Print every line of the items below without changing anything, and leave out the pictures.

A data block
------------------------------
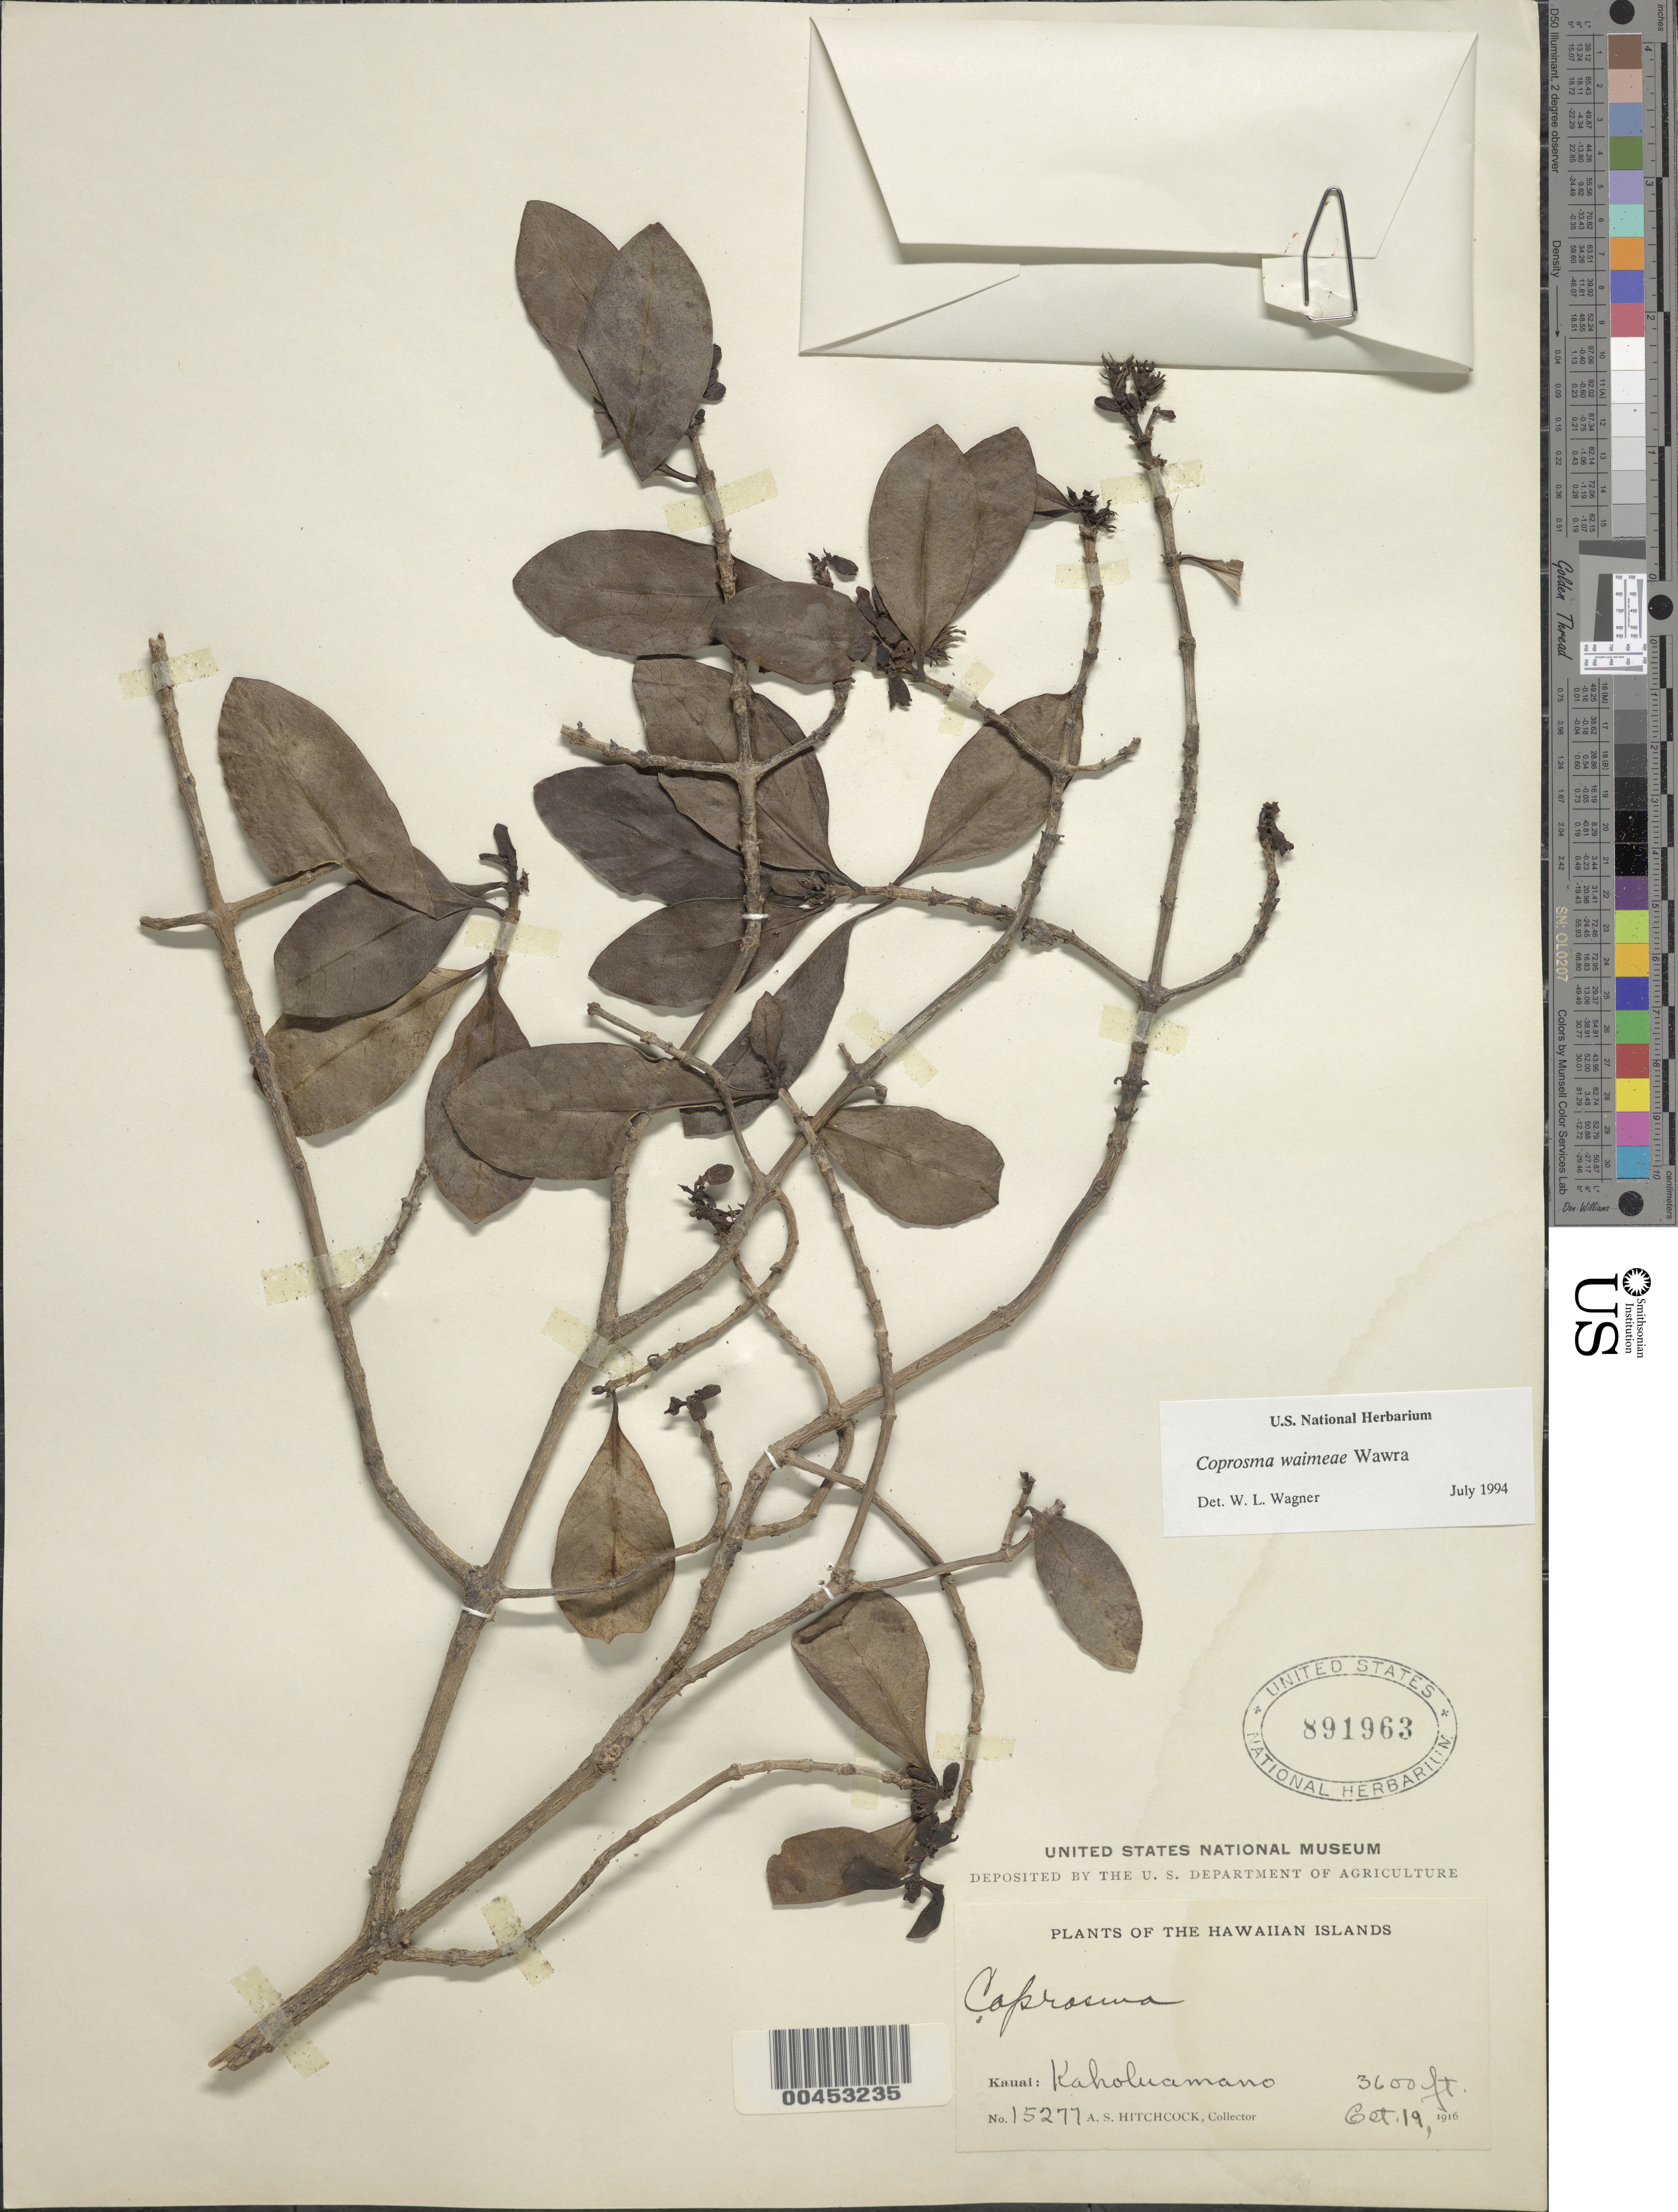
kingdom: Plantae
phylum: Tracheophyta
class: Magnoliopsida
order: Gentianales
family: Rubiaceae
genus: Coprosma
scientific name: Coprosma waimeae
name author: Wawra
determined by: Wagner, W. L., (BOT), Smithsonian Institution - National Museum of Natural History (UNITED STATES)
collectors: A. S. Hitchcock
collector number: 15277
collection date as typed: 19 Oct 1916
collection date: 1916-10-19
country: United States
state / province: Hawaii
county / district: Kauai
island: Kaua'i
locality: Kaholuamano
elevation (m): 1097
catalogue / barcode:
------------------------------
▸ **Solution for this exercise**
kingdom: Plantae
phylum: Tracheophyta
class: Magnoliopsida
order: Gentianales
family: Rubiaceae
genus: Coprosma
scientific name: Coprosma waimeae
name author: Wawra
determined by: Wagner, W. L., (BOT), Smithsonian Institution - National Museum of Natural History (UNITED STATES)
collectors: A. S. Hitchcock
collector number: 15277
collection date as typed: 19 Oct 1916
collection date: 1916-10-19
country: United States
state / province: Hawaii
county / district: Kauai
island: Kaua'i
locality: Kaholuamano
elevation (m): 1097
catalogue / barcode:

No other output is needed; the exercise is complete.